Why US Secretary of State Mike Pompeo’s Saudi Arabia visit over missing journalist was a diplomatic mission impossible
• President Trump sent Pompeo to stress the severity of the case of Jamal Khashoggi, who is thought to be dead
• Analysts say he was too deferential and sent the message that America would help the kingdom emerge from the crisis
Almost six months ago, Secretary of State Mike Pompeo set out to revive the State Department’s “swagger”. But his rebranding efforts may have been undercut by his emergency visit to Saudi Arabia this week to discuss the disappearance and possible death of journalist Jamal Khashoggi.
President Donald Trump dispatched Pompeo to stress the importance the United States attaches to the case, but the diplomat left any blunt words for the Saudis to private conversations.
In his brief public appearances with the Saudi leaders, Pompeo was smiling and courteous, showing no signs of moral affront over what may have happened to the journalist, a contributing columnist to The Washington Post who has not been seen since he visited the Saudi Consulate in Istanbul on October 2 to obtain a document. Turkish officials have said they believe Khashoggi was killed and dismembered by a Saudi team linked to Crown Prince Mohammed bin Salman, commonly known as MBS, whom Pompeo met twice in Riyadh, the Saudi capital.
Former diplomats and foreign policy experts say they did not expect Pompeo to use a public platform to express moral outrage over Khashoggi’s fate. To do so could have undermined his ability to deliver a stern message in private.

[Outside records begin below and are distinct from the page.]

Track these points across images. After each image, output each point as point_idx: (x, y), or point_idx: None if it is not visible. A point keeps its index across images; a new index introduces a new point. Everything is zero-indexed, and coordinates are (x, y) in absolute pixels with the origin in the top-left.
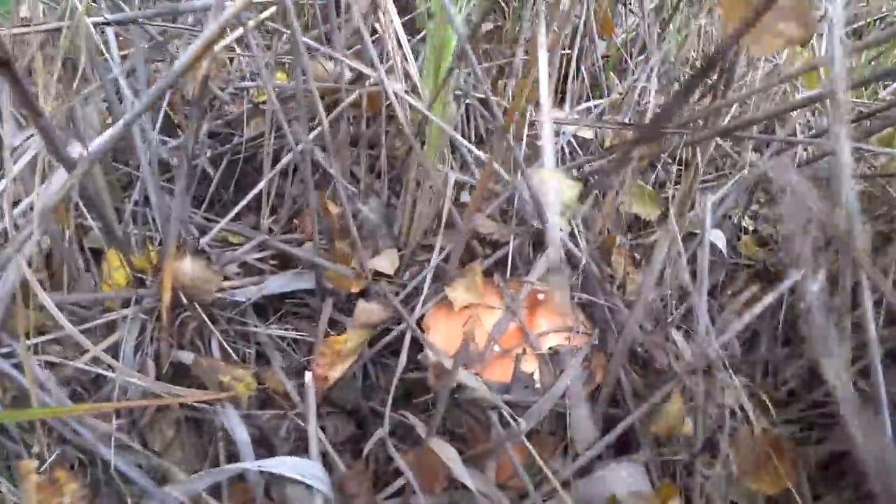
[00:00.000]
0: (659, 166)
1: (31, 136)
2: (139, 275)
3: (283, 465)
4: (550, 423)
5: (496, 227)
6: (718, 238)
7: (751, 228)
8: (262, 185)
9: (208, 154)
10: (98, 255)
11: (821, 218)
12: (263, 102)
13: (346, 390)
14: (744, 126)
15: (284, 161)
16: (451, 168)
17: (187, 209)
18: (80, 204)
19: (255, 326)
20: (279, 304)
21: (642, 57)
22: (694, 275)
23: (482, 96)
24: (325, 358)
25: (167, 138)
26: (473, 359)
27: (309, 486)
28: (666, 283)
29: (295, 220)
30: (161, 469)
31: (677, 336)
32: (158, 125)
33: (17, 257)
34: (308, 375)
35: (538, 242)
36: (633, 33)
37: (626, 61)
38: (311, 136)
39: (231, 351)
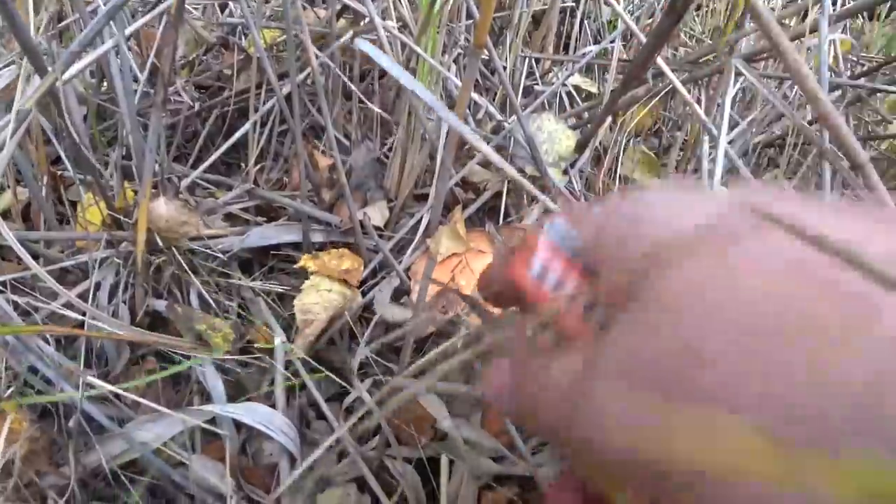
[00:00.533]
0: (665, 130)
1: (6, 66)
2: (115, 215)
3: (247, 411)
4: None
5: (487, 174)
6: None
7: None
8: (247, 126)
9: (196, 108)
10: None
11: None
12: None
13: (332, 346)
14: (757, 54)
15: (270, 104)
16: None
17: (163, 142)
18: (63, 157)
19: (239, 279)
20: (265, 258)
21: (651, 20)
22: None
23: (485, 56)
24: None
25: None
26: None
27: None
28: None
29: (284, 179)
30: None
31: None
32: (145, 76)
33: None
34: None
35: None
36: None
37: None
38: (300, 77)
39: (213, 303)
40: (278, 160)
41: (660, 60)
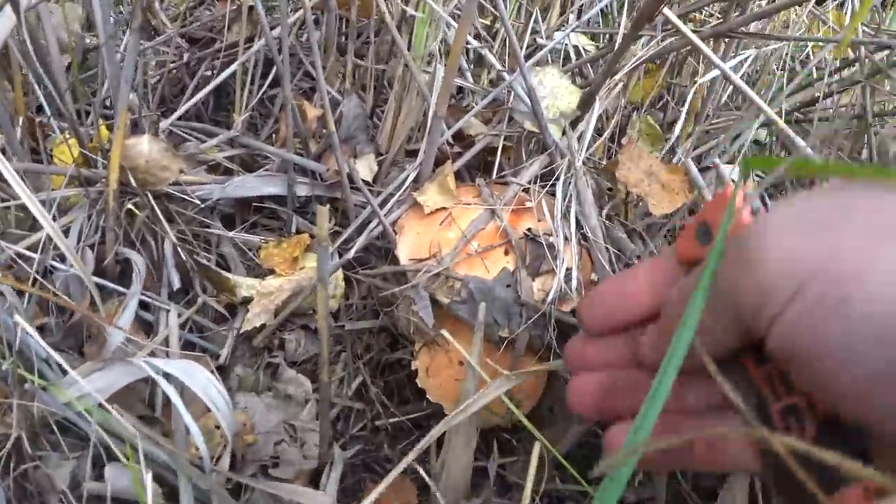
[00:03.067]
0: (672, 103)
1: None
2: (88, 154)
3: (185, 372)
4: (529, 329)
5: (483, 127)
6: (737, 175)
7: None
8: (233, 67)
9: (185, 59)
10: None
11: None
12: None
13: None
14: (751, 20)
15: (258, 44)
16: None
17: (141, 77)
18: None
19: (218, 230)
20: (247, 213)
21: None
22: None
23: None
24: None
25: (145, 42)
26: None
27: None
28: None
29: (273, 137)
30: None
31: None
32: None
33: None
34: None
35: (533, 146)
36: None
37: None
38: (292, 19)
39: (184, 254)
40: (267, 120)
41: (669, 13)
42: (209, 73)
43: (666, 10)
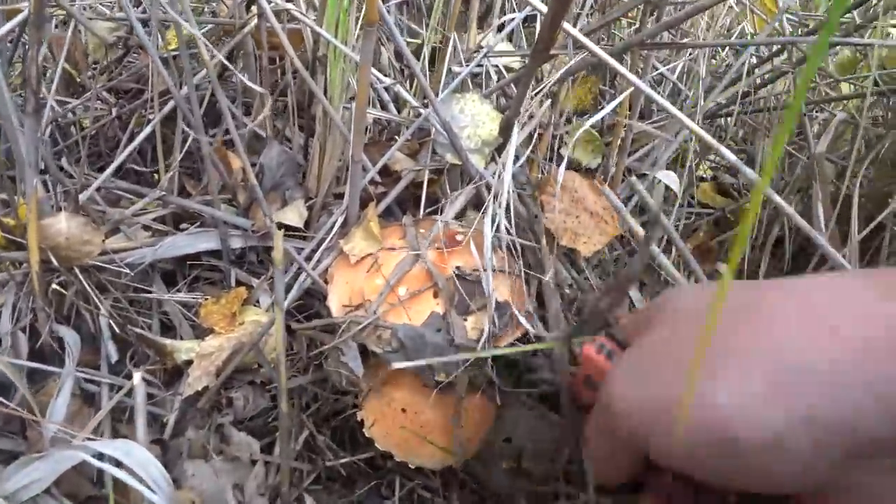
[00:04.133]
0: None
1: None
2: (9, 236)
3: (124, 452)
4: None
5: (410, 162)
6: (671, 179)
7: (710, 176)
8: (147, 131)
9: (114, 113)
10: None
11: None
12: (175, 51)
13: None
14: (661, 30)
15: (168, 107)
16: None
17: (42, 151)
18: None
19: (156, 293)
20: (187, 269)
21: None
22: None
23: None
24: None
25: (69, 99)
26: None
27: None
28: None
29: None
30: None
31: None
32: (55, 84)
33: None
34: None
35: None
36: None
37: None
38: (198, 77)
39: (115, 327)
40: (201, 159)
41: (573, 30)
42: (142, 125)
43: (574, 31)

“The smiles are because when you go into a meeting, if you want to be tough you want to be listened to,” said Ronald Neumann, president of the American Academy of Diplomacy who spent more than three decades as a diplomat, most of it in the Middle East. “You’re not there to do a morality lecture, no matter how much you believe it. You’re there to say, ‘you’re in deep trouble and you have to get out’.”